VFP members and chapters around the U.S. are part of increased national efforts to expose the role of the U.S. in its various forms of imperialism and arrogance. Whether to expose U.S. support of counterinsurgencies against the poor in Colombia and Mexico; or to close the School of Americas (SOA); or to make reparations to the besieged people of Iraq after more than 20 years of sanctions, bombings, U.S. ground invasions, occupations and torture that have murdered, maimed, and displaced millions; or to lift the sanctions and illegal blockage against Cuba; or to support a new campaign to disarm the world of small arms; or efforts to convince the U.S. government to sign the International Land Mine Treaty, etc., etc.; the activities of VFP and others are very important.

A popular movement for a new peace through genuine justice is enhanced when we share our thoughts and activities with one another.
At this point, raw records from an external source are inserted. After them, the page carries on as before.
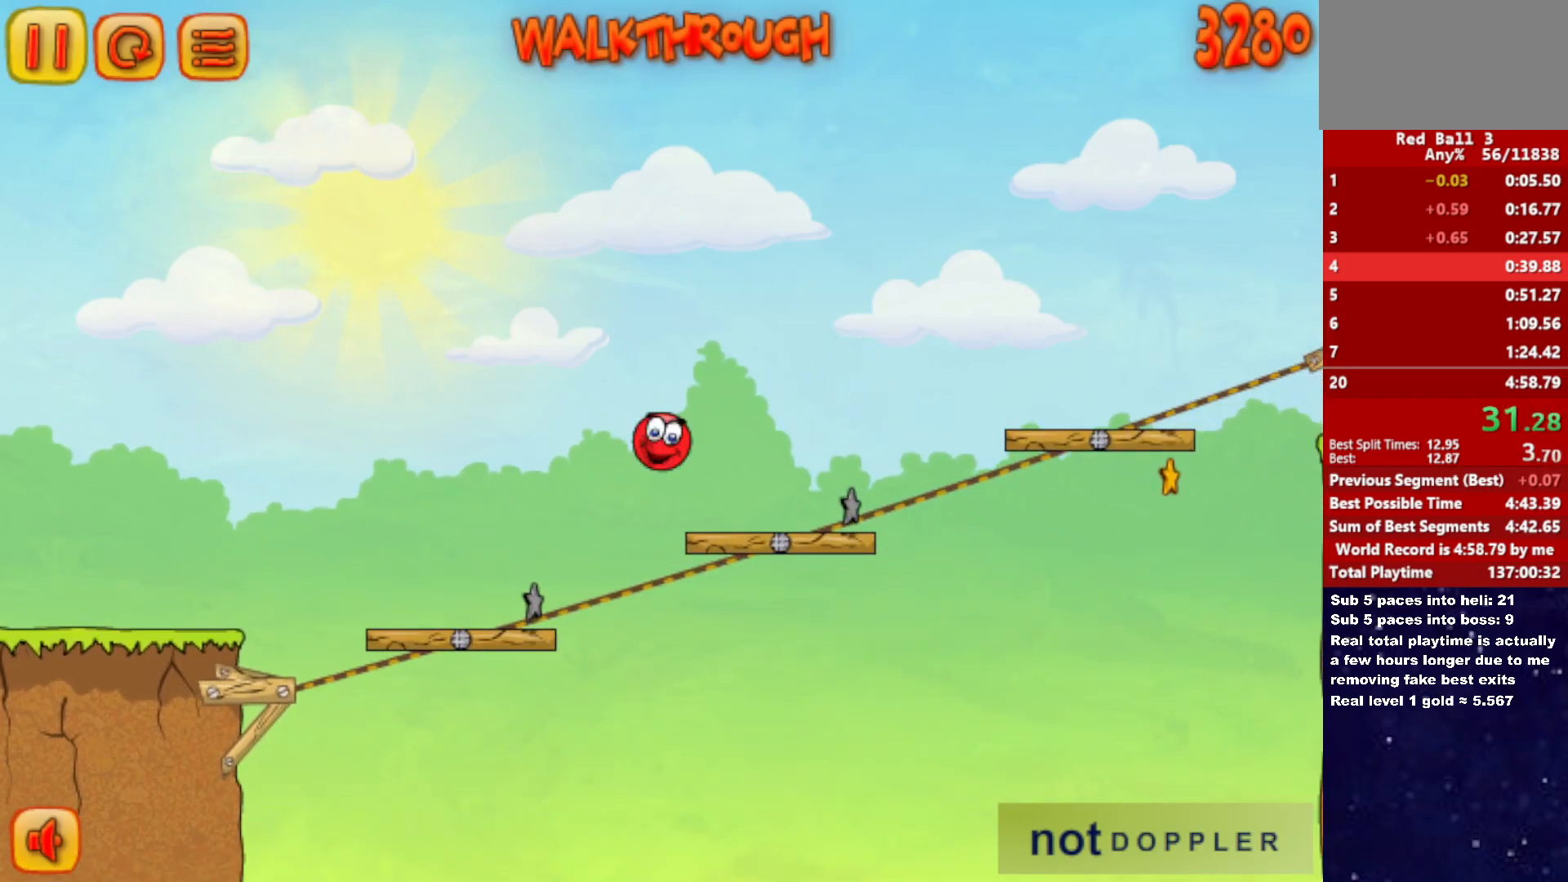
{"keys": ["right", "up"], "events": []}
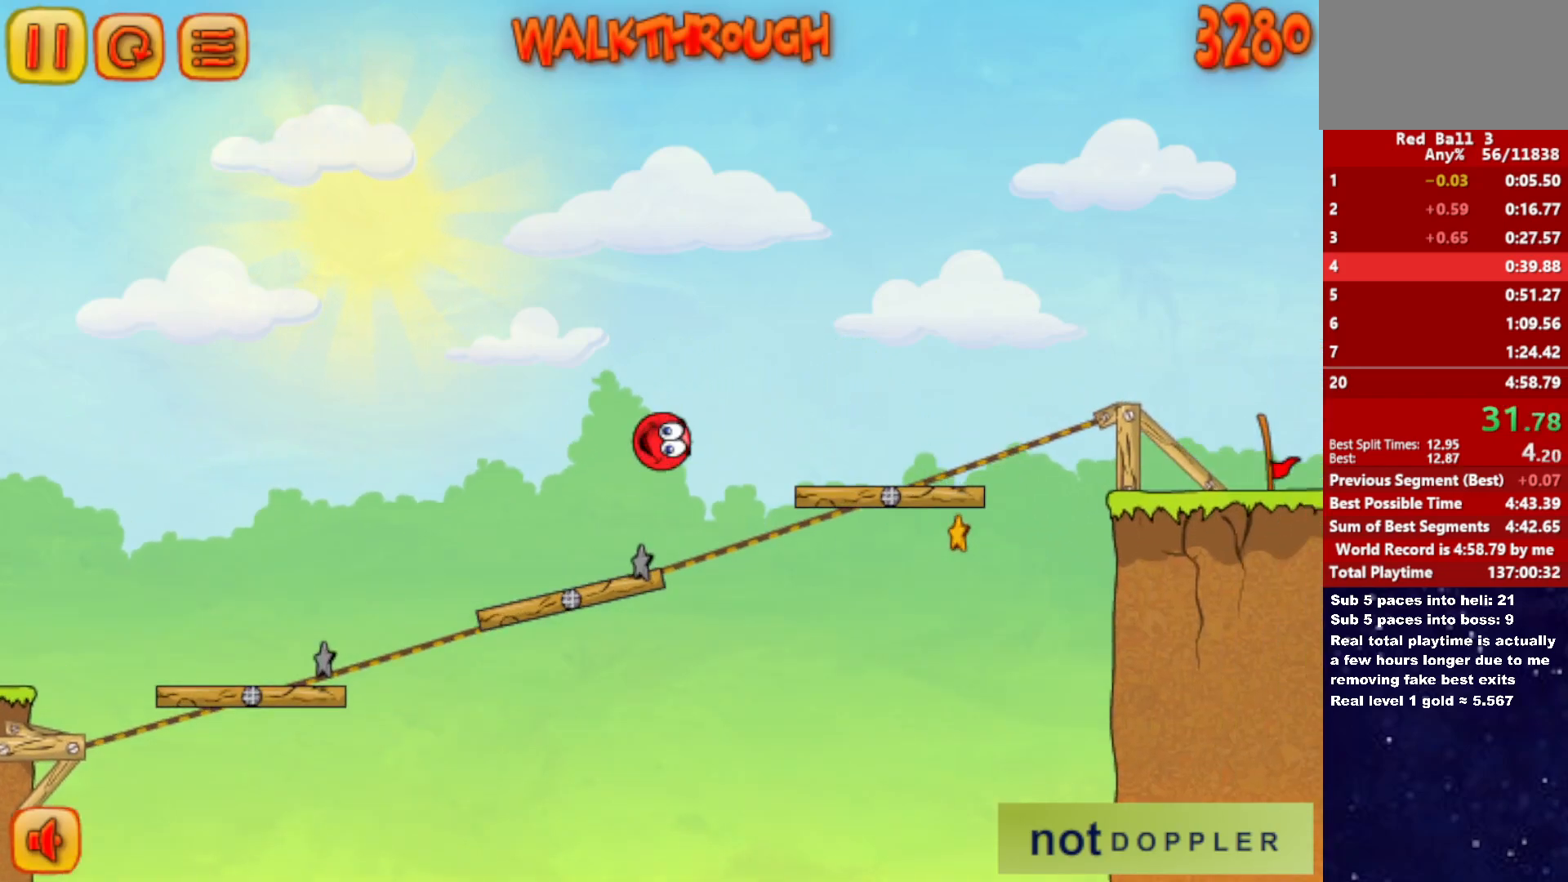
{"keys": ["right", "up"], "events": []}
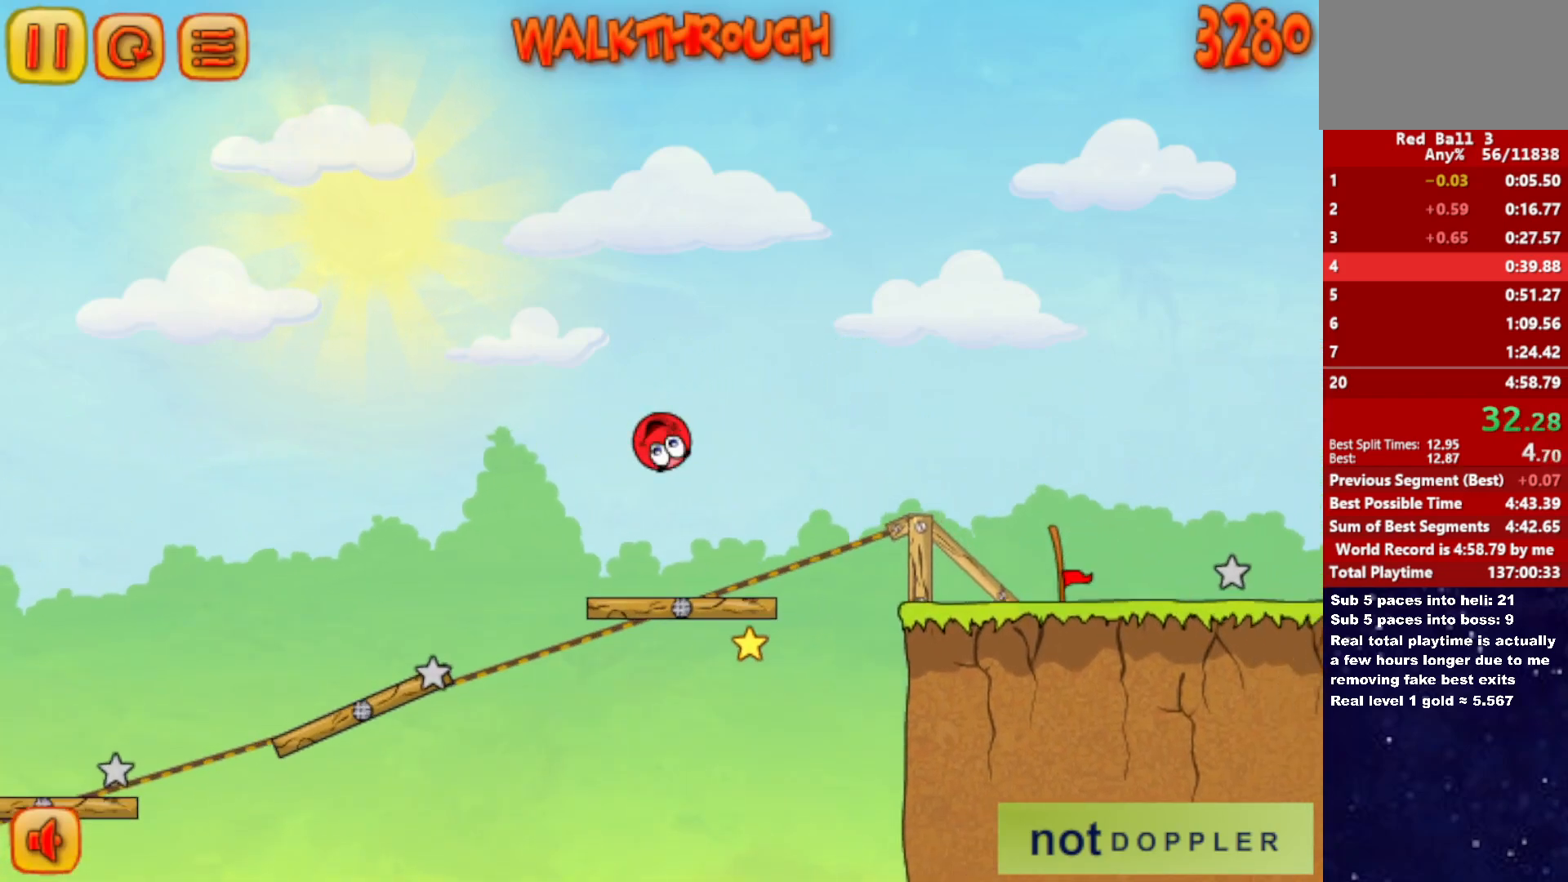
{"keys": ["right", "up"], "events": []}
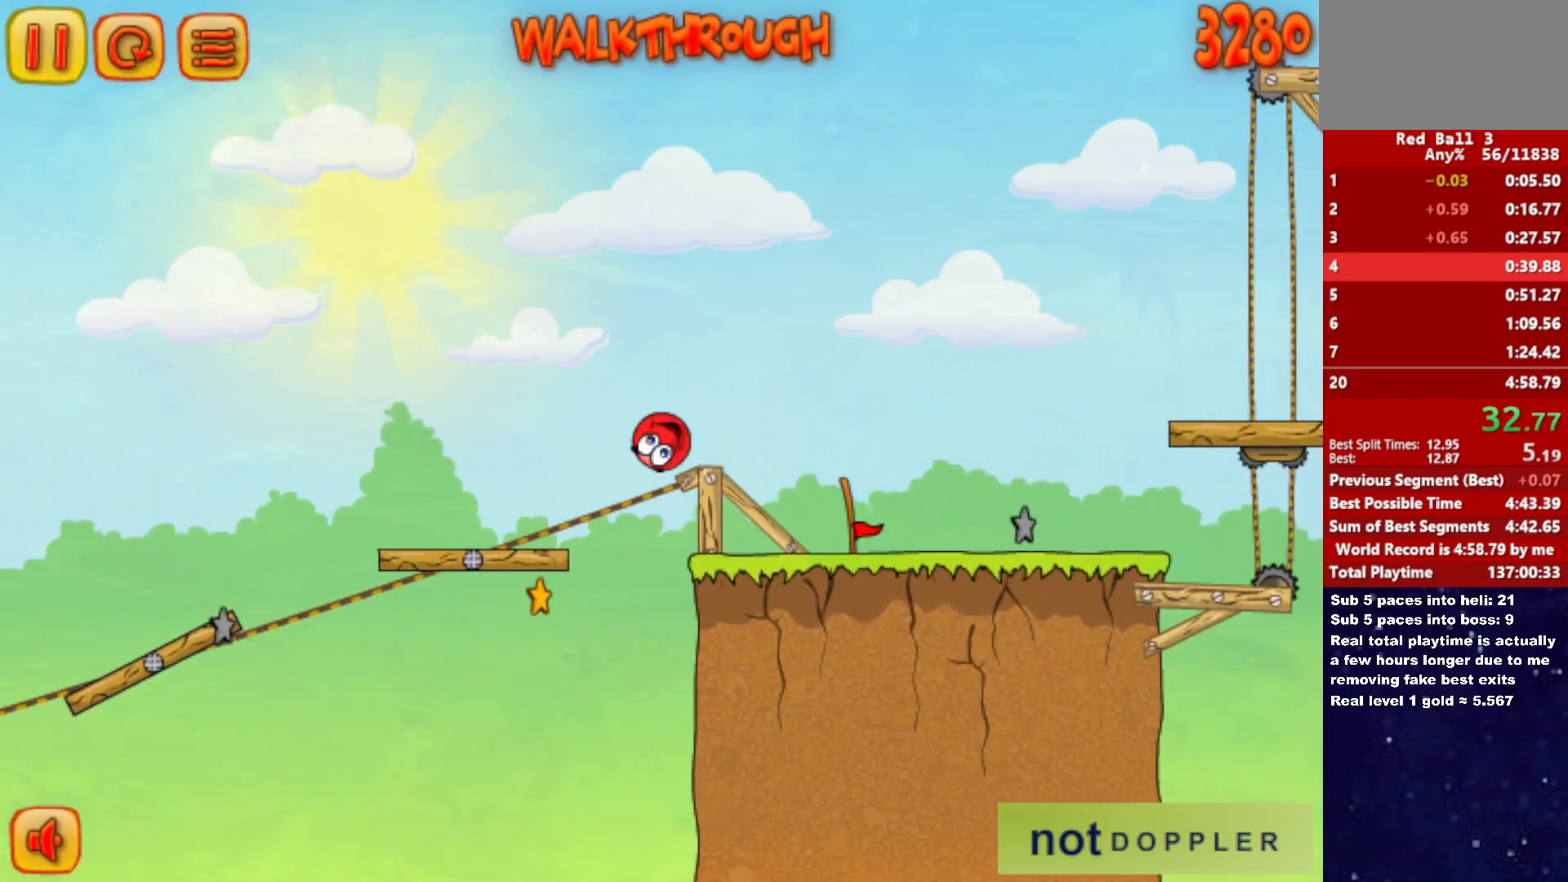
{"keys": ["right", "up"], "events": [[233, "p", "down"], [316, "p", "up"]]}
It stimulates ideas and can be spiritually uplifting. It is difficult to confront and expose the crimes and transgressions of our country as it continues to shroud itself in self-righteousness. We may often feel lonely, and certainly frustrated. But by working together we can build support for a new perspective that exposes and discontinues the old lies and myths. We can offer courage to one another as we take part in building a new conscience for the transformation of ourselves in the many interstices that  exist within the disney fantasy called the United States of America, a corporatocracy and oligarchy masked as a democracy.

OCCUPY worldwide now offers the people everywhere basic principles for the exercise of popular power  – obstruction of business as usual everywhere, while rebuilding thousands of locally food and simple tool sufficient autonomous communities in every sustainable bioregion of the earth. Industrial civilization is on a collision course with life itself. Enabling our independency from this plundering vertical power system is critical for the dignified survival of our and many other species. It is our responsibility to do so. We need you!